* Start *

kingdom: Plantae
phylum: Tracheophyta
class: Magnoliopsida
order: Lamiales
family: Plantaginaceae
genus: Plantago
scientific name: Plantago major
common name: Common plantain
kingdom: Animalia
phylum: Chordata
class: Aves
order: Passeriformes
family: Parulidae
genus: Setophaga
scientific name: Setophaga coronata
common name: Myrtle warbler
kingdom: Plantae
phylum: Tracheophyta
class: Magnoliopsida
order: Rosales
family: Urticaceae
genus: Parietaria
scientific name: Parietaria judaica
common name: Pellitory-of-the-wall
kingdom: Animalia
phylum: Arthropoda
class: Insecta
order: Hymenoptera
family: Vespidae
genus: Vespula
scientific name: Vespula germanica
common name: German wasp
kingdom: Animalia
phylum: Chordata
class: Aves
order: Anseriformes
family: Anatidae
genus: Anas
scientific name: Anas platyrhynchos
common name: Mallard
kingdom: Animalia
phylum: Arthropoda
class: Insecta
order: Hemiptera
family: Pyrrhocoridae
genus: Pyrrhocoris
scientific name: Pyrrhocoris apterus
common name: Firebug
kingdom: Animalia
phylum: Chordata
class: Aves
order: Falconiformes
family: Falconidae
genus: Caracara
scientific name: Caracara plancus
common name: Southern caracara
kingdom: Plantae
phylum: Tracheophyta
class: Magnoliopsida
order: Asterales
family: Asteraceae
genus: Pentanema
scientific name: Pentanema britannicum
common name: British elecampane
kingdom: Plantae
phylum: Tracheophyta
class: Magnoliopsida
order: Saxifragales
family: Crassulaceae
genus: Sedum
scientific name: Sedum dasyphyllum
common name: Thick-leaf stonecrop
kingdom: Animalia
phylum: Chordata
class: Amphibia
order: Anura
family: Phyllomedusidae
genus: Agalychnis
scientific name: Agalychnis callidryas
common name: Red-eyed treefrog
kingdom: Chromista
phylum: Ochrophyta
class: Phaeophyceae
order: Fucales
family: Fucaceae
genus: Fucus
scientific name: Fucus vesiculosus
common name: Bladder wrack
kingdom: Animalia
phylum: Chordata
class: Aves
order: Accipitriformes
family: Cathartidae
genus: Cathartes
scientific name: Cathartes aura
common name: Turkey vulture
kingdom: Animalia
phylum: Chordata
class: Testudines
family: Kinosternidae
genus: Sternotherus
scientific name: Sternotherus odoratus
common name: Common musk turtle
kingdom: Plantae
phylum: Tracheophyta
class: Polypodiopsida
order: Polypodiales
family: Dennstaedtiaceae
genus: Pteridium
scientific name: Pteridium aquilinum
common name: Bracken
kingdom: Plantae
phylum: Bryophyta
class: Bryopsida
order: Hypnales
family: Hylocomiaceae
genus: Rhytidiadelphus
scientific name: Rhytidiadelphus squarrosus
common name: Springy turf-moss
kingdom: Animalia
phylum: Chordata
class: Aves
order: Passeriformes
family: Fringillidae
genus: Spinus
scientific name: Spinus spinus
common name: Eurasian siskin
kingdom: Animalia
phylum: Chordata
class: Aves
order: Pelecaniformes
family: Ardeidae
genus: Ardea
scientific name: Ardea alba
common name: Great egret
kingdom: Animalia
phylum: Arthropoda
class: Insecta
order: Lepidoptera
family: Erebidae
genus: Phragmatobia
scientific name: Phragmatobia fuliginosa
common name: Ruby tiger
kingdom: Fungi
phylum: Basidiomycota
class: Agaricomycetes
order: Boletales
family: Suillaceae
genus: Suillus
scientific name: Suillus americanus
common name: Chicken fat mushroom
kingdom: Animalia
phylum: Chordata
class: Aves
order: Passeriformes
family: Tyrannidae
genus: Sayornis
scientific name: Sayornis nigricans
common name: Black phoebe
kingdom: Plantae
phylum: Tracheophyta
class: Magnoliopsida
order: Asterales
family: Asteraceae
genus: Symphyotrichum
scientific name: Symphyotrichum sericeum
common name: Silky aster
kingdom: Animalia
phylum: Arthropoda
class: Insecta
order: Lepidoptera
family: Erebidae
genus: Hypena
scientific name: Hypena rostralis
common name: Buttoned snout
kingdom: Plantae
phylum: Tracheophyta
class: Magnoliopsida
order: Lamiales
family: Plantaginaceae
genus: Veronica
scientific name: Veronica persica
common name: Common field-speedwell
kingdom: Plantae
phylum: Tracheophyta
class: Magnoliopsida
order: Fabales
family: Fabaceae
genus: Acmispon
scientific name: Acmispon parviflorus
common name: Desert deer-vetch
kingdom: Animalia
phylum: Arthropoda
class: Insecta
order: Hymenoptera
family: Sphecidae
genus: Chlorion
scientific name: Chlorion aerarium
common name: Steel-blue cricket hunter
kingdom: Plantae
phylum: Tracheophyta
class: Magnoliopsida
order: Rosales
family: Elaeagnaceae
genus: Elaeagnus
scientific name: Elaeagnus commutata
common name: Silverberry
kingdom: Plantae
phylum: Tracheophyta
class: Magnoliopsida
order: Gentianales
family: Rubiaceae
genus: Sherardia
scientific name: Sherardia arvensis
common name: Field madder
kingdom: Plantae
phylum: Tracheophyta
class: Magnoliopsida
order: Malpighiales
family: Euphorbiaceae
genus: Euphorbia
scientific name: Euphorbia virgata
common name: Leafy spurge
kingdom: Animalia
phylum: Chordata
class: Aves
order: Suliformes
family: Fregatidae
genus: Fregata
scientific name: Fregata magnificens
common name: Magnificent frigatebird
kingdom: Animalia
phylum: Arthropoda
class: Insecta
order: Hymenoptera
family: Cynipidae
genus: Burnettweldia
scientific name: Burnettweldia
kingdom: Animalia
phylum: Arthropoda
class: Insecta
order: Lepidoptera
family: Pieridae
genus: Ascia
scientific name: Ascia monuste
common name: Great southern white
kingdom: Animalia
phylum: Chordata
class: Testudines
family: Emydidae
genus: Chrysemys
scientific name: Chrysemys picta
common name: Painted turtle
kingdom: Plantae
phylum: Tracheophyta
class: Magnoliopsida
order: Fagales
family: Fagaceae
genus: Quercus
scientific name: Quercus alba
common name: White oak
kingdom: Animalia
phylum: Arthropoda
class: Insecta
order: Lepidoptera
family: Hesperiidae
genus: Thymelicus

* End *

Exercise brief ▸
Output the items, starting at the first line and ending at the line containing "genus: Setophaga", as a two-column CSV with the headers rank and name. Use one row per line, put each value in its own quoted field, and turn any line breaks into spaces.

Reply ▸
rank,name
"kingdom:","Plantae"
"phylum:","Tracheophyta"
"class:","Magnoliopsida"
"order:","Lamiales"
"family:","Plantaginaceae"
"genus:","Plantago"
"scientific name:","Plantago major"
"common name:","Common plantain"
"kingdom:","Animalia"
"phylum:","Chordata"
"class:","Aves"
"order:","Passeriformes"
"family:","Parulidae"
"genus:","Setophaga"